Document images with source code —
------------------------------------

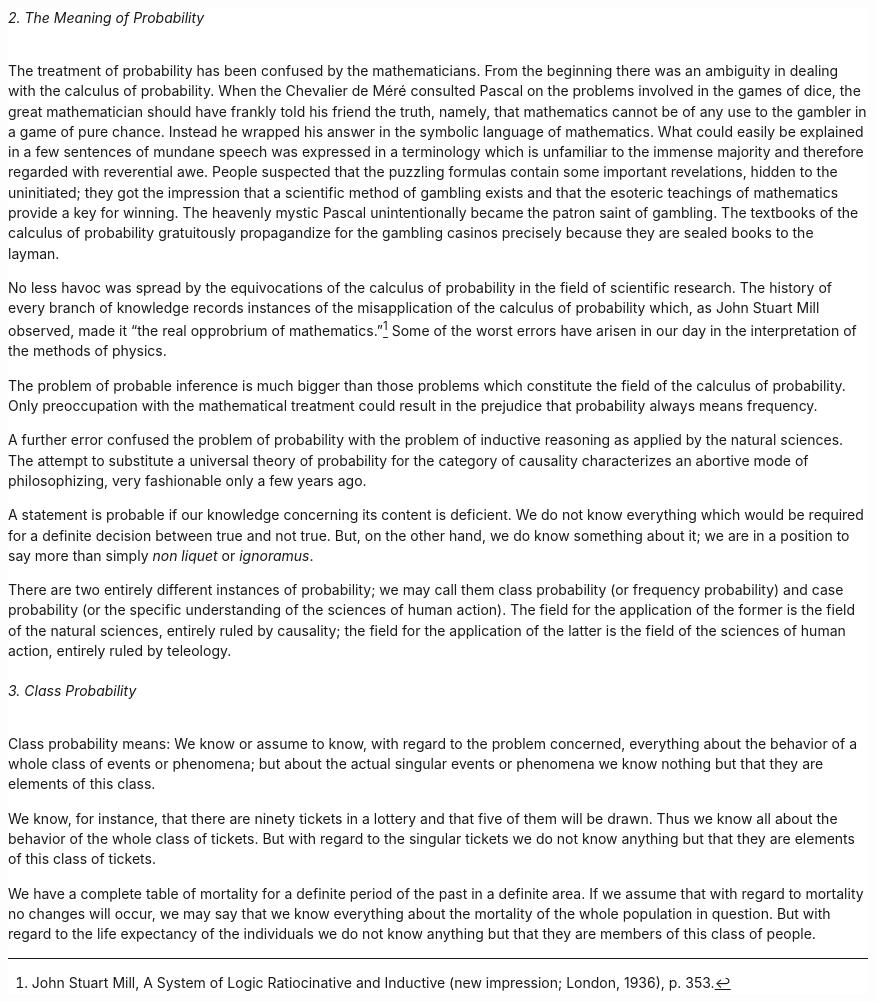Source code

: ###### _2\. The Meaning of Probability_

The treatment of probability has been confused by the mathematicians. From the beginning there was an ambiguity in dealing with the calculus of probability. When the Chevalier de Méré consulted Pascal on the problems involved in the games of dice, the great mathematician should have frankly told his friend the truth, namely, that mathematics cannot be of any use to the gambler in a game of pure chance. Instead he wrapped his answer in the symbolic language of mathematics. What could easily be explained in a few sentences of mundane speech was expressed in a terminology which is unfamiliar to the immense majority and therefore regarded with reverential awe. People suspected that the puzzling formulas contain some important revelations, hidden to the uninitiated; they got the impression that a scientific method of gambling exists and that the esoteric teachings of mathematics provide a key for winning. The heavenly mystic Pascal unintentionally became the patron saint of gambling. The textbooks of the calculus of probability gratuitously propagandize for the gambling casinos precisely because they are sealed books to the layman.

No less havoc was spread by the equivocations of the calculus of probability in the field of scientific research. The history of every branch of knowledge records instances of the misapplication of the calculus of probability which, as John Stuart Mill observed, made it “the real opprobrium of mathematics.”[^31] Some of the worst errors have arisen in our day in the interpretation of the methods of physics.

The problem of probable inference is much bigger than those problems which constitute the field of the calculus of probability. Only preoccupation with the mathematical treatment could result in the prejudice that probability always means frequency.

A further error confused the problem of probability with the problem of inductive reasoning as applied by the natural sciences. The attempt to substitute a universal theory of probability for the category of causality characterizes an abortive mode of philosophizing, very fashionable only a few years ago.

A statement is probable if our knowledge concerning its content is deficient. We do not know everything which would be required for a definite decision between true and not true. But, on the other hand, we do know something about it; we are in a position to say more than simply _non liquet_ or _ignoramus_.

There are two entirely different instances of probability; we may call them class probability (or frequency probability) and case probability (or the specific understanding of the sciences of human action). The field for the application of the former is the field of the natural sciences, entirely ruled by causality; the field for the application of the latter is the field of the sciences of human action, entirely ruled by teleology.

###### _3\. Class Probability_

Class probability means: We know or assume to know, with regard to the problem concerned, everything about the behavior of a whole class of events or phenomena; but about the actual singular events or phenomena we know nothing but that they are elements of this class.

We know, for instance, that there are ninety tickets in a lottery and that five of them will be drawn. Thus we know all about the behavior of the whole class of tickets. But with regard to the singular tickets we do not know anything but that they are elements of this class of tickets.

We have a complete table of mortality for a definite period of the past in a definite area. If we assume that with regard to mortality no changes will occur, we may say that we know everything about the mortality of the whole population in question. But with regard to the life expectancy of the individuals we do not know anything but that they are members of this class of people.


[^1]: For a good and accessible overview of Mises’s thought see The Essential von Mises and Ludwig von Mises: Scholar, Creator, Hero (Auburn, Ala.: Mises Institute, 2009), both by Murray N. Rothbard. They are combined in one volume in Rothbard (2009). A more extensive biography of Mises can be found in Israel Kirzner’s Ludwig von Mises: The Man and His Economics (Wilmington, Del.: ISI Book, 2001). Jörg Guido Hülsmann’s massive Mises: The Last Knight of Liberalism (Auburn, Ala.: Mises Institute, 2007) is the most extensive biography and the standard-bearer on Mises’s life and work.
[^2]: A. Lu, States Reform Remedial College Education (2013). Available at: http://www.pewstates.org/projects/stateline/headlines/states-reform-college-remedial-education-85899492704
[^3]: Ludwig von Mises, The Anti-capitalist Mentality (New York: D. Van Nostrand, 1956), p. 112.
[^4]: Ludwig von Mises, Memoirs (Auburn, Ala.: Mises Institute, 2009), p. 25.
[^5]: Mark Thornton, from a Mises Wire post “How to Read Mises,” October 8, 2013. https://mises.org/blog/how-read-mises
[^6]: Ludwig von Mises, Human Action (Auburn, Ala.:Mises Institute [1949] 1998), p. 91.
[^7]: Mises, Human Action, p. 10.
[^8]: Mises, Human Action, p. 676.
[^9]: Ibid., p. 613.
[^10]: John Chamberlain, “My Years with Ludwig von Mises,” The Freeman 27, no. 2 (February 1977): 126–27.
[^11]: Margit von Mises, My Years with Ludwig von Mises (New Rochelle, New York: Arlington Press, 1976), pp. 135–36.
[^12]: Mises, Memoirs, p. 60.
[^13]: Ibid., p. 61.
[^14]: Murray N. Rothbard, “Ludwig von Mises and the Paradigm for our Age,” Modern Age (Fall 1971): 370–79.
[^15]: [Ludwig von Mises, Epistemological Problems of Economics, 3rd ed. (1933; Auburn, Ala.: Mises Institute, 2003), chap. 1, sec. 2: “The Scope and Meaning of the System of A Priori Theorems,” pp. 24–27, 33–37.]
[^16]: Cf. Lionel Robbins, An Essay on the Nature and Significance of Economic Science (London, 1932), p. 23.
[^17]: Cf. Sigmund Freud, Lectures on the Introduction to Psychoanalysis, 17th lecture.
[^18]: [Ludwig von Mises, Human Action (1949; Auburn, Ala.: Mises Institute, 1998), chap. 1: “Acting Man,” pp. 11–16.]
[^19]: [Ludwig von Mises, Human Action (1949; Auburn, Ala.: Mises Institute, 1998), chap. 4: “A First Analysis of the Category of Analysis,” pp. 92–98.]
[^20]: [Ludwig von Mises, Theory and History (1957; Auburn, Ala.: Mises Institute, 1985), chap. 1: “Judgments of Value,” pp. 19–25.]
[^21]: [Ludwig von Mises, Human Action (1949; Auburn, Ala.: Mises Institute, 1998), chap. 5: “Time,” pp. 99–104.]
[^22]: In a treatise on economics there is no need to enter into a discussion of the endeavors to construct mechanics as an axiomatic system in which the concept of function is substituted for that of cause and effect. It will be shown later that axiomatic mechanics cannot serve as a model for the treatment of the economic system.
[^23]: Henri Bergson, Matière et mémoire (7th ed. Paris, 1911), p. 205.
[^24]: Edmund Husserl, “Vorlesungen zur Phänomenologie des inneren Zeitbewusstseins,” Jahrbuch für Philosophie und Phänomenologische Forschung (1928), vol. 9, pp. 391ff.; Alfred Schütz, Der sinnhafte Aufbau der sozialen Welt (Vienna, 1932), pp. 45 ff.
[^25]: “Ce que j’appelle mon présent, c’est mon attitude vis-à-vis de l’avenir immédiat, c’est nom action imminente.” Bergson, Matière et mémoire, p. 152.
[^26]: In order to avoid any possible misunderstanding it may well be expedient to emphasize that this theorem has nothing at all to do with Einstein’s theorem concerning the temporal relation of spatially distant events.
[^27]: Cf. Felix Kaufmann, “On the Subject-Matter of Economic Science,” Economica 13: 390.
[^28]: Cf. [Philip H.] Wicksteed, The Common Sense of Political Economy, ed. Robbins (London, 1933), vol. 1, pp. 32 ff.; [Lionel] Robbins, An Essay on the Nature and Significance of Economic Science, 2d ed. (London, 1935), pp. 91 ff.
[^29]: Plans too, of course, may be self-contradictory. Sometimes their contradictions may be the effect of mistaken judgment. But sometimes such contradictions may be intentional and serve a definite purpose. If, for instance, a publicized program of a government or a political party promises high prices to the producers and at the same time low prices to the consumers, the purpose of such an espousal of incompatible goals may be demagogic. Then the program, the publicized plan, is self-contradictory; but the plan of its authors who wanted to attain a definite end through the endorsement of incompatible aims and their public announcement is free of any contradiction.
[^30]: [Mises, Human Action, chap. 6: “Uncertainty,” pp. 105–15.]
[^31]: John Stuart Mill, A System of Logic Ratiocinative and Inductive (new impression; London, 1936), p. 353.
[^32]: In life insurance the insured’s stake spent in vain consists only in the difference between the amount collected and the amount he could have accumulated by saving.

------------------------------------

Task to carry out — Every line above is to be given again exactly, apart from the pictures.

Solution —
Source code

: ###### _2\. The Meaning of Probability_

The treatment of probability has been confused by the mathematicians. From the beginning there was an ambiguity in dealing with the calculus of probability. When the Chevalier de Méré consulted Pascal on the problems involved in the games of dice, the great mathematician should have frankly told his friend the truth, namely, that mathematics cannot be of any use to the gambler in a game of pure chance. Instead he wrapped his answer in the symbolic language of mathematics. What could easily be explained in a few sentences of mundane speech was expressed in a terminology which is unfamiliar to the immense majority and therefore regarded with reverential awe. People suspected that the puzzling formulas contain some important revelations, hidden to the uninitiated; they got the impression that a scientific method of gambling exists and that the esoteric teachings of mathematics provide a key for winning. The heavenly mystic Pascal unintentionally became the patron saint of gambling. The textbooks of the calculus of probability gratuitously propagandize for the gambling casinos precisely because they are sealed books to the layman.

No less havoc was spread by the equivocations of the calculus of probability in the field of scientific research. The history of every branch of knowledge records instances of the misapplication of the calculus of probability which, as John Stuart Mill observed, made it “the real opprobrium of mathematics.”[^31] Some of the worst errors have arisen in our day in the interpretation of the methods of physics.

The problem of probable inference is much bigger than those problems which constitute the field of the calculus of probability. Only preoccupation with the mathematical treatment could result in the prejudice that probability always means frequency.

A further error confused the problem of probability with the problem of inductive reasoning as applied by the natural sciences. The attempt to substitute a universal theory of probability for the category of causality characterizes an abortive mode of philosophizing, very fashionable only a few years ago.

A statement is probable if our knowledge concerning its content is deficient. We do not know everything which would be required for a definite decision between true and not true. But, on the other hand, we do know something about it; we are in a position to say more than simply _non liquet_ or _ignoramus_.

There are two entirely different instances of probability; we may call them class probability (or frequency probability) and case probability (or the specific understanding of the sciences of human action). The field for the application of the former is the field of the natural sciences, entirely ruled by causality; the field for the application of the latter is the field of the sciences of human action, entirely ruled by teleology.

###### _3\. Class Probability_

Class probability means: We know or assume to know, with regard to the problem concerned, everything about the behavior of a whole class of events or phenomena; but about the actual singular events or phenomena we know nothing but that they are elements of this class.

We know, for instance, that there are ninety tickets in a lottery and that five of them will be drawn. Thus we know all about the behavior of the whole class of tickets. But with regard to the singular tickets we do not know anything but that they are elements of this class of tickets.

We have a complete table of mortality for a definite period of the past in a definite area. If we assume that with regard to mortality no changes will occur, we may say that we know everything about the mortality of the whole population in question. But with regard to the life expectancy of the individuals we do not know anything but that they are members of this class of people.


[^1]: For a good and accessible overview of Mises’s thought see The Essential von Mises and Ludwig von Mises: Scholar, Creator, Hero (Auburn, Ala.: Mises Institute, 2009), both by Murray N. Rothbard. They are combined in one volume in Rothbard (2009). A more extensive biography of Mises can be found in Israel Kirzner’s Ludwig von Mises: The Man and His Economics (Wilmington, Del.: ISI Book, 2001). Jörg Guido Hülsmann’s massive Mises: The Last Knight of Liberalism (Auburn, Ala.: Mises Institute, 2007) is the most extensive biography and the standard-bearer on Mises’s life and work.
[^2]: A. Lu, States Reform Remedial College Education (2013). Available at: http://www.pewstates.org/projects/stateline/headlines/states-reform-college-remedial-education-85899492704
[^3]: Ludwig von Mises, The Anti-capitalist Mentality (New York: D. Van Nostrand, 1956), p. 112.
[^4]: Ludwig von Mises, Memoirs (Auburn, Ala.: Mises Institute, 2009), p. 25.
[^5]: Mark Thornton, from a Mises Wire post “How to Read Mises,” October 8, 2013. https://mises.org/blog/how-read-mises
[^6]: Ludwig von Mises, Human Action (Auburn, Ala.:Mises Institute [1949] 1998), p. 91.
[^7]: Mises, Human Action, p. 10.
[^8]: Mises, Human Action, p. 676.
[^9]: Ibid., p. 613.
[^10]: John Chamberlain, “My Years with Ludwig von Mises,” The Freeman 27, no. 2 (February 1977): 126–27.
[^11]: Margit von Mises, My Years with Ludwig von Mises (New Rochelle, New York: Arlington Press, 1976), pp. 135–36.
[^12]: Mises, Memoirs, p. 60.
[^13]: Ibid., p. 61.
[^14]: Murray N. Rothbard, “Ludwig von Mises and the Paradigm for our Age,” Modern Age (Fall 1971): 370–79.
[^15]: [Ludwig von Mises, Epistemological Problems of Economics, 3rd ed. (1933; Auburn, Ala.: Mises Institute, 2003), chap. 1, sec. 2: “The Scope and Meaning of the System of A Priori Theorems,” pp. 24–27, 33–37.]
[^16]: Cf. Lionel Robbins, An Essay on the Nature and Significance of Economic Science (London, 1932), p. 23.
[^17]: Cf. Sigmund Freud, Lectures on the Introduction to Psychoanalysis, 17th lecture.
[^18]: [Ludwig von Mises, Human Action (1949; Auburn, Ala.: Mises Institute, 1998), chap. 1: “Acting Man,” pp. 11–16.]
[^19]: [Ludwig von Mises, Human Action (1949; Auburn, Ala.: Mises Institute, 1998), chap. 4: “A First Analysis of the Category of Analysis,” pp. 92–98.]
[^20]: [Ludwig von Mises, Theory and History (1957; Auburn, Ala.: Mises Institute, 1985), chap. 1: “Judgments of Value,” pp. 19–25.]
[^21]: [Ludwig von Mises, Human Action (1949; Auburn, Ala.: Mises Institute, 1998), chap. 5: “Time,” pp. 99–104.]
[^22]: In a treatise on economics there is no need to enter into a discussion of the endeavors to construct mechanics as an axiomatic system in which the concept of function is substituted for that of cause and effect. It will be shown later that axiomatic mechanics cannot serve as a model for the treatment of the economic system.
[^23]: Henri Bergson, Matière et mémoire (7th ed. Paris, 1911), p. 205.
[^24]: Edmund Husserl, “Vorlesungen zur Phänomenologie des inneren Zeitbewusstseins,” Jahrbuch für Philosophie und Phänomenologische Forschung (1928), vol. 9, pp. 391ff.; Alfred Schütz, Der sinnhafte Aufbau der sozialen Welt (Vienna, 1932), pp. 45 ff.
[^25]: “Ce que j’appelle mon présent, c’est mon attitude vis-à-vis de l’avenir immédiat, c’est nom action imminente.” Bergson, Matière et mémoire, p. 152.
[^26]: In order to avoid any possible misunderstanding it may well be expedient to emphasize that this theorem has nothing at all to do with Einstein’s theorem concerning the temporal relation of spatially distant events.
[^27]: Cf. Felix Kaufmann, “On the Subject-Matter of Economic Science,” Economica 13: 390.
[^28]: Cf. [Philip H.] Wicksteed, The Common Sense of Political Economy, ed. Robbins (London, 1933), vol. 1, pp. 32 ff.; [Lionel] Robbins, An Essay on the Nature and Significance of Economic Science, 2d ed. (London, 1935), pp. 91 ff.
[^29]: Plans too, of course, may be self-contradictory. Sometimes their contradictions may be the effect of mistaken judgment. But sometimes such contradictions may be intentional and serve a definite purpose. If, for instance, a publicized program of a government or a political party promises high prices to the producers and at the same time low prices to the consumers, the purpose of such an espousal of incompatible goals may be demagogic. Then the program, the publicized plan, is self-contradictory; but the plan of its authors who wanted to attain a definite end through the endorsement of incompatible aims and their public announcement is free of any contradiction.
[^30]: [Mises, Human Action, chap. 6: “Uncertainty,” pp. 105–15.]
[^31]: John Stuart Mill, A System of Logic Ratiocinative and Inductive (new impression; London, 1936), p. 353.
[^32]: In life insurance the insured’s stake spent in vain consists only in the difference between the amount collected and the amount he could have accumulated by saving.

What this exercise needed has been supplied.